可変個の引数リストを取る関数での CString オブジェクトの使用
C 関数の中には可変個の引数リストを取るものがあります。代表的な例は printf_s です。この種の関数の宣言方法では、コンパイラは各引数の型がわからないため、引数に対する適切な型変換を判定できません。したがって、可変個の引数リストを取る関数に CString オブジェクトを渡すときは、明示的に型キャストによる変換を行う必要があります。
CString オブジェクトを可変個の引数リストを取る関数で使用するには
CString オブジェクトを明示的に LPCTSTR 文字列に型キャストします。次に例を示します。
CString kindOfFruit = _T("bananas"); int howmany = 25; _tprintf_s(_T("You have %d %s\n"), howmany, (LPCTSTR)kindOfFruit);
CString 仮パラメータの正確な指定
多くの場合、関数に対して文字列引数を指定する最も良い方法は、関数プロトタイプの中で仮パラメータの型として、CString ではなく、文字への const ポインタ (LPCTSTR) 型を指定することです。仮パラメータの型として文字への const ポインタを指定すると、実パラメータとしては TCHAR 配列へのポインタ、リテラル文字列 ("hi there")、CString オブジェクトのどれでも使用できます。CString オブジェクトは自動的に LPCTSTR に変換されます。LPCTSTR が使用できる場所ならどこでも CString オブジェクトを使用できます。

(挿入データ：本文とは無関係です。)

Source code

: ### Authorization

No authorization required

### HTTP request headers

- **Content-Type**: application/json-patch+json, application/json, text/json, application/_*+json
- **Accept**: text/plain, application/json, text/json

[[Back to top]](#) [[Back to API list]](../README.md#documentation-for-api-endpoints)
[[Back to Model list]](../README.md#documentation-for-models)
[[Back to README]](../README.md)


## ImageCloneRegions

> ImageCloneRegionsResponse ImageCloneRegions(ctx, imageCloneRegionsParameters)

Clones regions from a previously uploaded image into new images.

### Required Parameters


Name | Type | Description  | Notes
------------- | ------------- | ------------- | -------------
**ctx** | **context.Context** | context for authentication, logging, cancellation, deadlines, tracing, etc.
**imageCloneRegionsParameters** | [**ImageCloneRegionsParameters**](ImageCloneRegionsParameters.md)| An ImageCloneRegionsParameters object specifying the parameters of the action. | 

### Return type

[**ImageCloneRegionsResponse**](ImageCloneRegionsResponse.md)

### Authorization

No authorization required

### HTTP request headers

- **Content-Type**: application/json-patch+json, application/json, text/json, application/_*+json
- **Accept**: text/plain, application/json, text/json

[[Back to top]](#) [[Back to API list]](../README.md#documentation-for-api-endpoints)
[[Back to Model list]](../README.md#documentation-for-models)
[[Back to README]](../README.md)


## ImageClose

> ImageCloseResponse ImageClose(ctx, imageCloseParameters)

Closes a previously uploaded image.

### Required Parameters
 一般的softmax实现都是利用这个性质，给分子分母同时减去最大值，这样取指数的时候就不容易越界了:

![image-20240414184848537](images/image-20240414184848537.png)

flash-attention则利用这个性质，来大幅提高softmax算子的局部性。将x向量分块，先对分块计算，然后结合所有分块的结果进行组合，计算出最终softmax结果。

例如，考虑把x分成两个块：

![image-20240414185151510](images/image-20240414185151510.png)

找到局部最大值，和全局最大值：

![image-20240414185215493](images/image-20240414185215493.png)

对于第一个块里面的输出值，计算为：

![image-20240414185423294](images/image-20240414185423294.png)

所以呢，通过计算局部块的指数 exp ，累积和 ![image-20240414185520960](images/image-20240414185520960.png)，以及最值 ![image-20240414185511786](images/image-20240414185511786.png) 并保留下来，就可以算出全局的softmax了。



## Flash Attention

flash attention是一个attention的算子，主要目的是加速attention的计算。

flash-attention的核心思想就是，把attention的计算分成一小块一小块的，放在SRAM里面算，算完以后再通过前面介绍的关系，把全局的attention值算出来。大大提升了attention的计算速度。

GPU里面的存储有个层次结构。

引数が変更されない場合は、仮パラメータとして定数文字列の参照 (constCString&) を使用することもできます。文字列が関数で変更される場合は const 修飾子を省略します。既定値として null 値を指定する場合は、null 文字列 ("") で初期化します。これらの仮引数の使い方を次に示します。
void AddCustomer(const CString& name, const CString& address,
const CString& comment = _T(""));
ほとんどの関数の戻り値では、CString オブジェクトを値によって返すことができます。